Extracted data entries:
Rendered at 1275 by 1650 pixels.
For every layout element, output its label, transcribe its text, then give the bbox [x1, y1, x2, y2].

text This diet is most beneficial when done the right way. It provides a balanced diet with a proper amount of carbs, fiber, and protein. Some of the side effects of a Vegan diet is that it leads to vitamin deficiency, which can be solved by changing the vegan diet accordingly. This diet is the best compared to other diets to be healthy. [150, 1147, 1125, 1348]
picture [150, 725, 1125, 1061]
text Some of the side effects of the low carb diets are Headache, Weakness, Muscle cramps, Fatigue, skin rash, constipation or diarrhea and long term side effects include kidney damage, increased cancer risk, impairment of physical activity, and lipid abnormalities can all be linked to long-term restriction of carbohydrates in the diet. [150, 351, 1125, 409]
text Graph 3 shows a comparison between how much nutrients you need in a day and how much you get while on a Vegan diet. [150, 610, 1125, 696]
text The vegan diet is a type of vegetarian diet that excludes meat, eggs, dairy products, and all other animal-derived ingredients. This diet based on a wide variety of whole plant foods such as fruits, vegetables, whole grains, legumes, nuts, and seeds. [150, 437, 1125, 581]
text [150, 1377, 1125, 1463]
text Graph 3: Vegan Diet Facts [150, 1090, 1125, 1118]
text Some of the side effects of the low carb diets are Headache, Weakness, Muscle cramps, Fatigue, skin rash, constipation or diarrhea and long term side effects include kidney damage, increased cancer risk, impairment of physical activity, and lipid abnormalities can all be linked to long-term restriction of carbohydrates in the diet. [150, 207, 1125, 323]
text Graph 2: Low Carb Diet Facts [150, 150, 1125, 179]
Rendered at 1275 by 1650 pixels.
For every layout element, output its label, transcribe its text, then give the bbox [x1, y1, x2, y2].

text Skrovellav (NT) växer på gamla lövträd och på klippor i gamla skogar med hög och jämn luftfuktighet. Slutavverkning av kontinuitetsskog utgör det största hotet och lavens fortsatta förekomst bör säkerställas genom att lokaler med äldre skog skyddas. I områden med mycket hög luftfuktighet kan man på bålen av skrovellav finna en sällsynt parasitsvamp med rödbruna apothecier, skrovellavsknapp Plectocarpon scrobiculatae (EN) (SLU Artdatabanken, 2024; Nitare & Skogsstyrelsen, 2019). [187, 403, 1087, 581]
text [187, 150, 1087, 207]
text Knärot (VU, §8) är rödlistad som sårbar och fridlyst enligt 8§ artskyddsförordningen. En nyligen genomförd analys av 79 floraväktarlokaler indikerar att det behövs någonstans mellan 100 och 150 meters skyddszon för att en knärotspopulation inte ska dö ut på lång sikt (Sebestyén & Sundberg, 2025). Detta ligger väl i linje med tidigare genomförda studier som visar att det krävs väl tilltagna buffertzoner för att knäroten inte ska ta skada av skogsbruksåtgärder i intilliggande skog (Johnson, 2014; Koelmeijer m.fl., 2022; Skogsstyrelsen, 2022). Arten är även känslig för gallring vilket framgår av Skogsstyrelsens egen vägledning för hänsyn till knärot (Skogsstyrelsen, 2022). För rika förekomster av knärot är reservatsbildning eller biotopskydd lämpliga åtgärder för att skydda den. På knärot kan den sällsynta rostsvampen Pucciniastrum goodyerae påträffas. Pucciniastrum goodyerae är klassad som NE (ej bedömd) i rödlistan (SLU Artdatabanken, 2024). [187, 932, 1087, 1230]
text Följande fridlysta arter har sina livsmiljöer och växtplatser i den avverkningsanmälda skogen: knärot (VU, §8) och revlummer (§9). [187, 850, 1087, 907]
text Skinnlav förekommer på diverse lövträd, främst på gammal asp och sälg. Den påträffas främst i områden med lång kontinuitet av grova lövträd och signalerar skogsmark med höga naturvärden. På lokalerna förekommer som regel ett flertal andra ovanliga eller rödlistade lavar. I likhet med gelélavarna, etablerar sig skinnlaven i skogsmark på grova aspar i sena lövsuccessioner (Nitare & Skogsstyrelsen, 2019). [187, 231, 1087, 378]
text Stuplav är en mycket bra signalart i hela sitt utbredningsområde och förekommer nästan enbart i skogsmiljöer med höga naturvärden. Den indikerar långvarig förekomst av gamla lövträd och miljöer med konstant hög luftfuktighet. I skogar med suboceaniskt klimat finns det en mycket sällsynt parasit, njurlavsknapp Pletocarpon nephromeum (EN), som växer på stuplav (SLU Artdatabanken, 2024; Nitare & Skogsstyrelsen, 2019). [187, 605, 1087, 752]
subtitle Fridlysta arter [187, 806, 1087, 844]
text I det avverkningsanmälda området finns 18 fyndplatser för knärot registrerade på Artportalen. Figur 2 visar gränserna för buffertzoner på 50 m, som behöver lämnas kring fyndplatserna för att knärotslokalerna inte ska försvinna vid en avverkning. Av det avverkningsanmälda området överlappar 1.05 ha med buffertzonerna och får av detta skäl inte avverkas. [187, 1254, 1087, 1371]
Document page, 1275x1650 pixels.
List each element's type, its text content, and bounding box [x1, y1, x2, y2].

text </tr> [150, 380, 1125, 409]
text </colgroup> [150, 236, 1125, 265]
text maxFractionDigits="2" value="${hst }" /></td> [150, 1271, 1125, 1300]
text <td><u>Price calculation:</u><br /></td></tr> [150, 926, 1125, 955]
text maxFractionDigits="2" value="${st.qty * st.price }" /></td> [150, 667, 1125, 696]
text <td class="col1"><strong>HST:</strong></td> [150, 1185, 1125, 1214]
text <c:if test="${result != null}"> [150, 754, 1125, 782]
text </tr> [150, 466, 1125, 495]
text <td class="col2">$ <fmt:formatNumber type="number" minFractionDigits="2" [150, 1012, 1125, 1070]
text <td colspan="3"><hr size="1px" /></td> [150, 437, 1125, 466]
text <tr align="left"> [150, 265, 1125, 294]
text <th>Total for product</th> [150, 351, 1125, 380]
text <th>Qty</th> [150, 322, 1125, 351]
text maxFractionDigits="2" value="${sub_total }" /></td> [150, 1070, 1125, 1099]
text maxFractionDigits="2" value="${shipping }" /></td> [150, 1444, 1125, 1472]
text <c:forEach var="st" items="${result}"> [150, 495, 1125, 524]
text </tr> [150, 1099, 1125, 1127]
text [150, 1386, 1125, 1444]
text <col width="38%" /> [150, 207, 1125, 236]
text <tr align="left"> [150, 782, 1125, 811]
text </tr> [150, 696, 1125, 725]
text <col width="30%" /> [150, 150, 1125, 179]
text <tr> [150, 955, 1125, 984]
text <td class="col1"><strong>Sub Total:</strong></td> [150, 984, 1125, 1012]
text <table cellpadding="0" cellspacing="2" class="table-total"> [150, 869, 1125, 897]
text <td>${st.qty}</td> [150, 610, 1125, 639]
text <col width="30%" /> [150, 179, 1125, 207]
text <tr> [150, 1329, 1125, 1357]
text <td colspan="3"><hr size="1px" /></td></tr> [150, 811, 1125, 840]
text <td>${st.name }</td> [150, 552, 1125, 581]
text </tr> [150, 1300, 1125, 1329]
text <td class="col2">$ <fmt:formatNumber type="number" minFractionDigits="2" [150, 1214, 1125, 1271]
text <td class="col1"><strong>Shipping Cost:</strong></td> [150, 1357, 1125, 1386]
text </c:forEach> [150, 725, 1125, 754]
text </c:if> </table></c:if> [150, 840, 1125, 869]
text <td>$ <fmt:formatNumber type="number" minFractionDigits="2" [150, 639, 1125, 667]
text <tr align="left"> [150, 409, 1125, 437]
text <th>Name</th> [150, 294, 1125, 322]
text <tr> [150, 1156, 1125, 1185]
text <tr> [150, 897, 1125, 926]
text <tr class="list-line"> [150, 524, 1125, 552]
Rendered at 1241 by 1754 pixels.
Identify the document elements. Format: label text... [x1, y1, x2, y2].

Task brief: Copy out every line of the entries where the string "align" shows up.

Exercise response:
text <tr align="left"> [150, 265, 1125, 294]
text <tr align="left"> [150, 782, 1125, 811]
text <tr align="left"> [150, 409, 1125, 437]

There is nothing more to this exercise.